[ЗАДАНИЕ] Замени «хостел» на «отель» во фрагменте текста: начни со слов «- Нууу… - задумалась» и остановись после слов «возвратился в Калининград.».

Но Москва с Питером были городами летучими и нереальными. В одинаковой степени они могли располагаться в Тихом океане – приятный климат, морской бриз, а не тут, в самой срединке евразиатской гигасуши, где зима так достает морозом, словно бы солнце погасло, а летом таким жаром бухает, что прямо леса горят. Москва и Питер – это не Россия, потому что с остальной страной у них нет ничего общего, и в то же самое время – это суть России, потому что, если отрубить эти две головы российского орла, то тело понятия не будет иметь, что с собою дальше делать.
- В провинции мы не существуем, - говорил мне Иван, журналист одной из либеральных газет. – За оппозицию практически никто не голосует. Нас попросту нет. Не то, что народ любит Путина, нет же, иногда его просто ненавидят – но просто нет никого другого, а вот к нам серьезно не относятся. Только фраеры еще верят в демократию.
- А вы сами верите? – спросил я.
- Ну… - замялся тот. – У нас наррация точно такая же, как и в других местах в Европе. Кроме одного: мы понятия не имеем, откуда у вас взялась уверенность, будто бы Путин на кого-то нападет. Ведь он столько сил положил в построение своей политической позиции, в подкуп народа всей этой псевдовестернизацией… Он желает в спокойствии дожить до смерти и править, сколько там удастся, или же помазать кого-нибудь наследником – лишь бы не отдать власти кому-то, кому придет в голову идея посадить его в тюрягу.
- Но если кто-то одновременно изо всех сил вооружается, и у него валится экономика, - сказал я, - то из этого ничего хорошего получиться не может.
Иван пожал плечами.
- Кто знает, а вдруг вся эта операция с милитаризацией нужна затем, чтобы Запад знал, что если он станет под Рутина ямки копать, то здесь случится такое же безумие, как в Ливии после Каддаффи. Возможно, он рассчитывает на то, что Запад перепугается подобной перспективы и оставит его в покое. А Путин занял Крым, повоевал в Турции – и добрался до позиции, которой желал. Россия, как он сам говорил, поднялась с коленей. Никто уже не относится к ней с жалостью и снисходительностью, как при Ельцине. А зачем ему больше?
Мы пошли на пиво. К нам присоединилась девушка Вера. Вера была родом из Севастополя в Крыму, родители ее так же продолжали там жить. Вера проживала в Москве, но была либералкой, так что в рамках протеста против аннексии Крыма она не желала отдать украинский паспорт в обмен на российский.
- Ну а твои родители, - спросил я у нее, - хотели бы они, чтобы Крым вернулся Украине?
- С чего бы, - усмехнулась та. – Они за Путина.
- А сама бы ты хотела?
- Нууу… - задумалась девушка. – Теперь, когда там уже все поменяли… телефоны, банки, полицию, да все – и снова менять все сначала? Люди с ума сойдут от этого. Так что, пускай уже будет так, как есть.
Я возвратился в хостел. Там уже ожидал только лишь печальный сахалинец. Артем возвратился в Калининград.
Ожидая варваров, то есть самих себя
Я снова поехал в Лихень[191]. Ехал я между неработающих ларьков с трубочками с кремом и освященными медальонами. Припарковался на огромной, пустой стоянке, которую охраняли уродливые гипсовые ангелы.

[ЗАПИСИ]
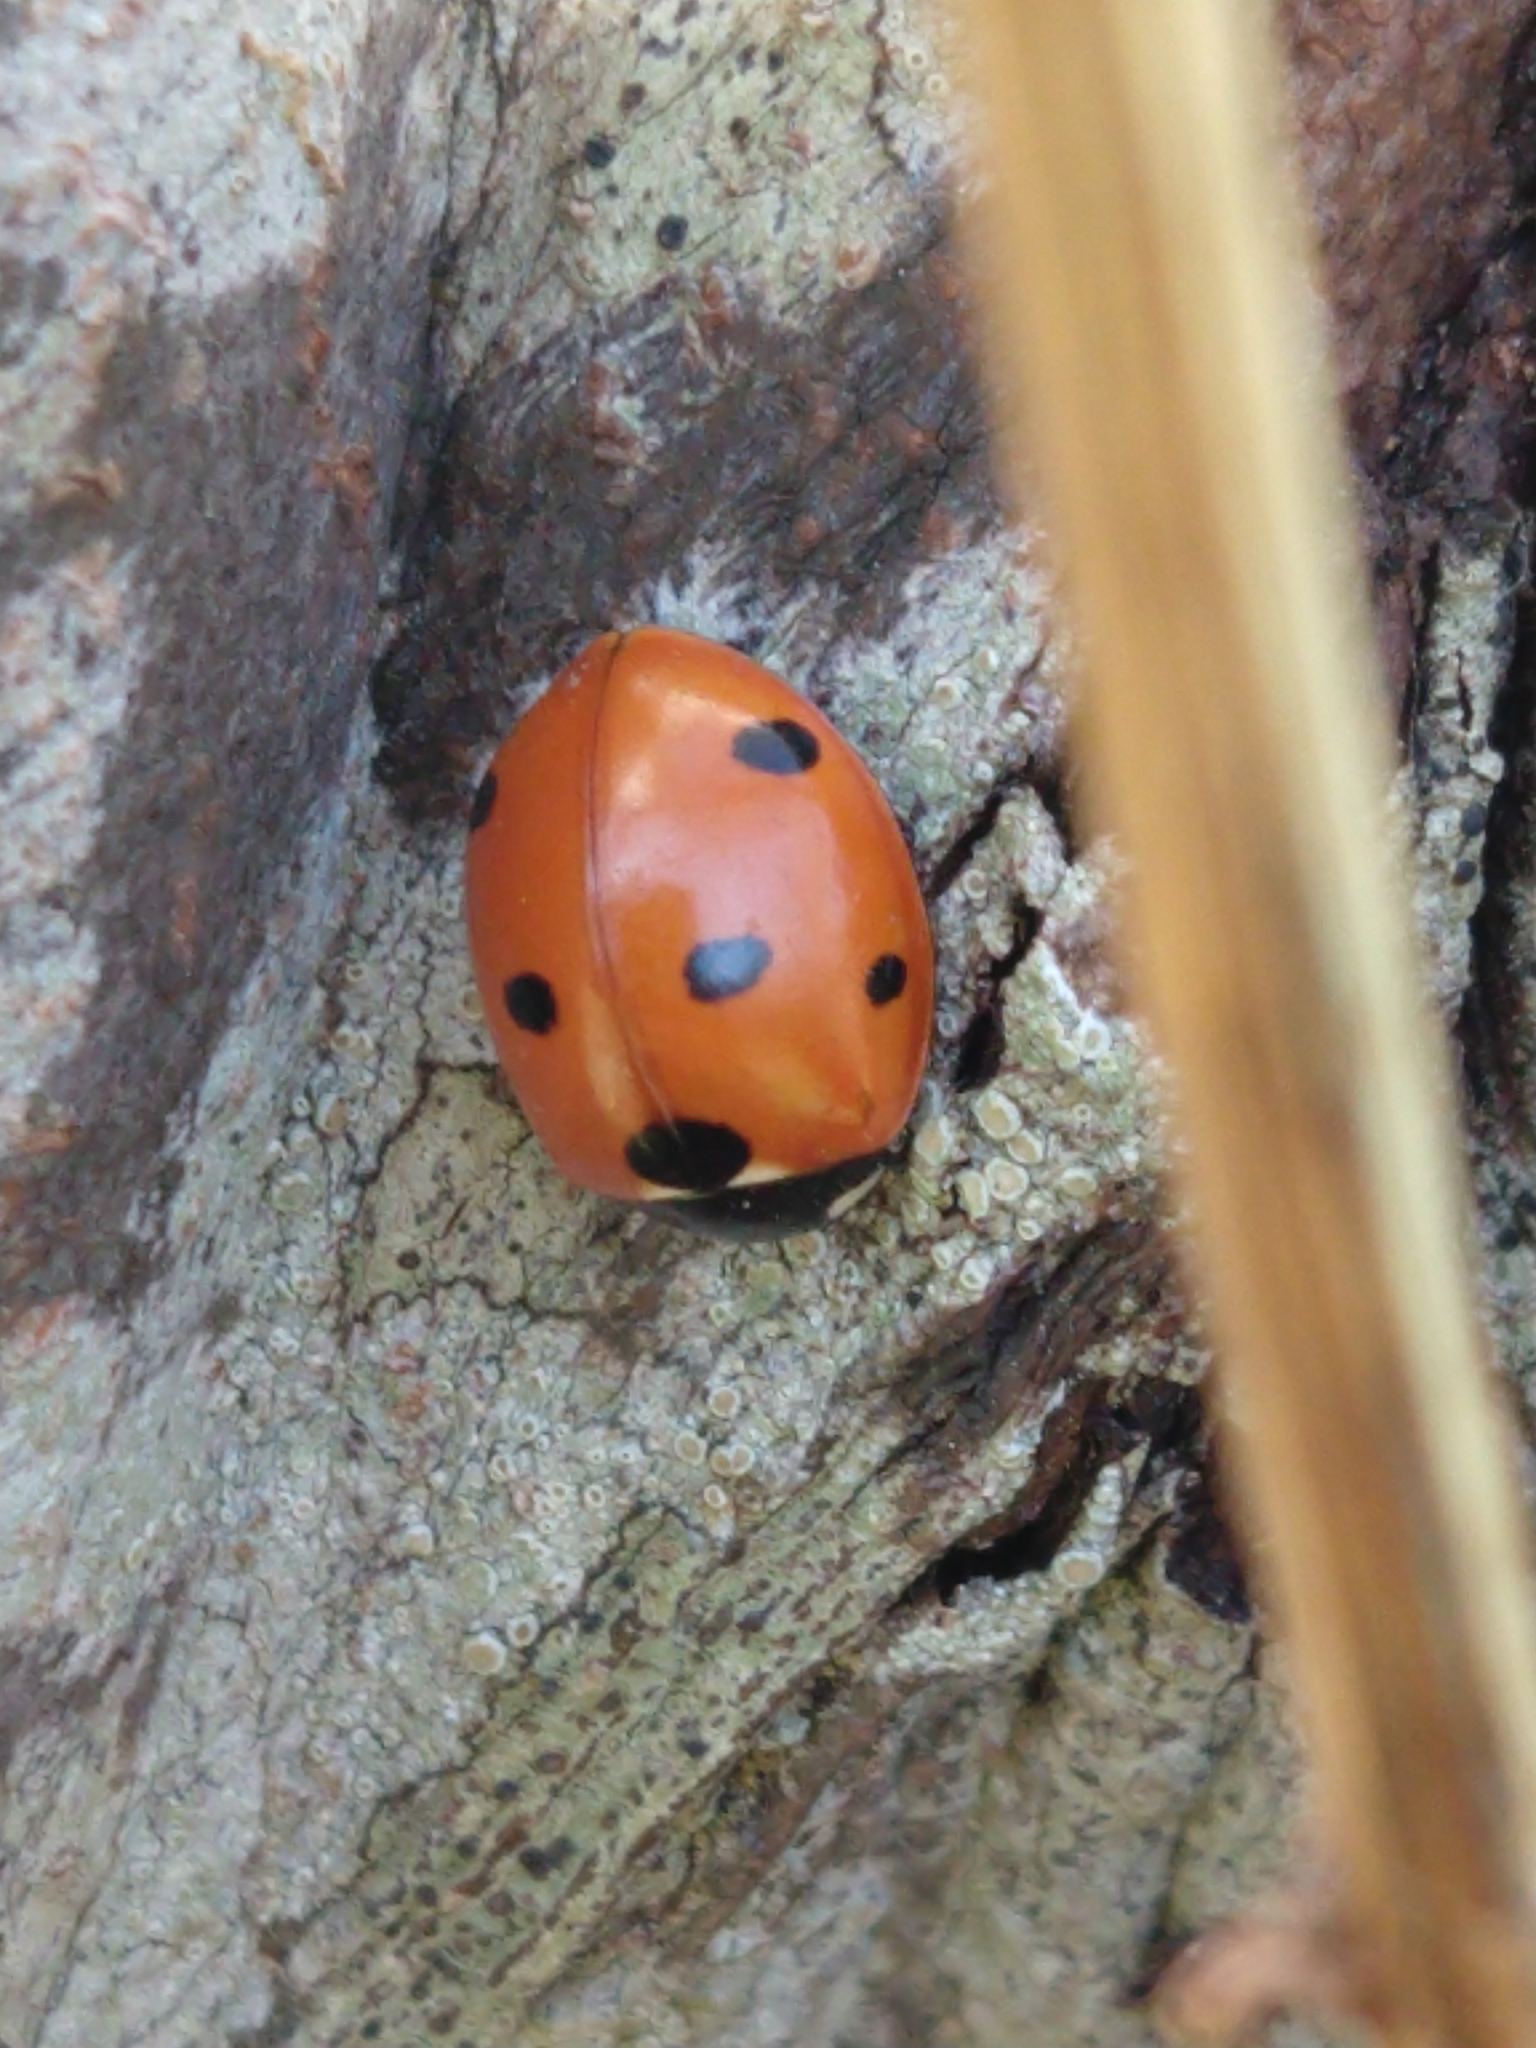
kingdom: Animalia
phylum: Arthropoda
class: Insecta
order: Coleoptera
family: Coccinellidae
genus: Coccinella
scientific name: Coccinella septempunctata
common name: Sevenspotted lady beetle
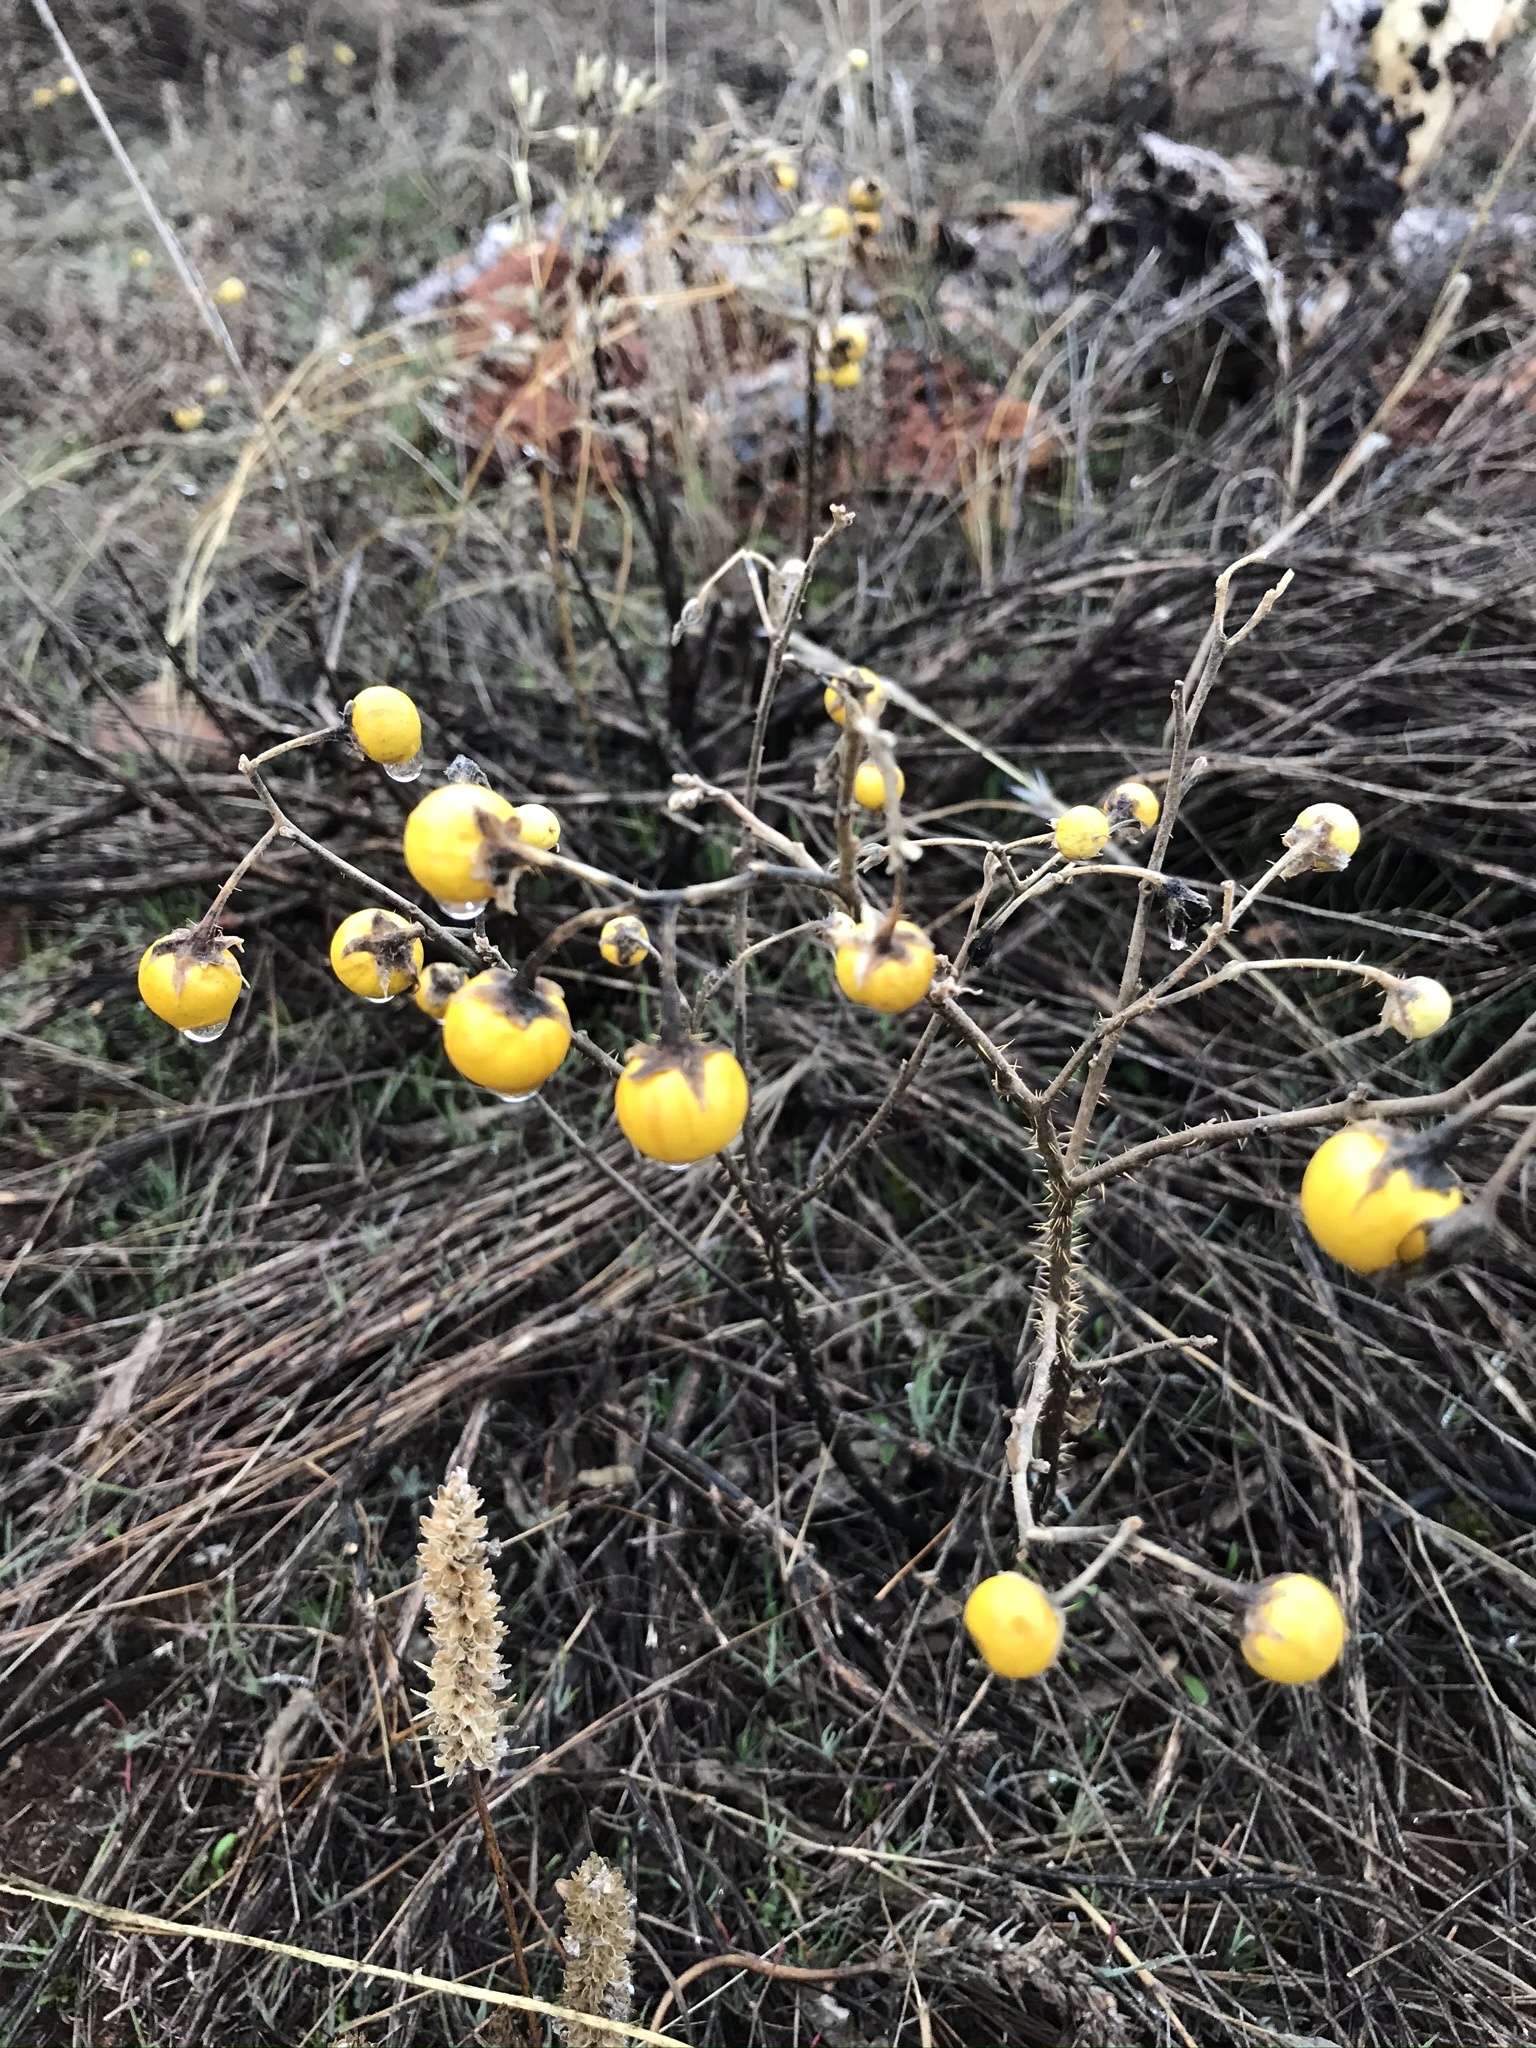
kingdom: Plantae
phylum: Tracheophyta
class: Magnoliopsida
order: Solanales
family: Solanaceae
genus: Solanum
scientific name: Solanum elaeagnifolium
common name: Silverleaf nightshade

[ОТВЕТ]
- Нууу… - задумалась девушка. – Теперь, когда там уже все поменяли… телефоны, банки, полицию, да все – и снова менять все сначала? Люди с ума сойдут от этого. Так что, пускай уже будет так, как есть.
Я возвратился в отель. Там уже ожидал только лишь печальный сахалинец. Артем возвратился в Калининград.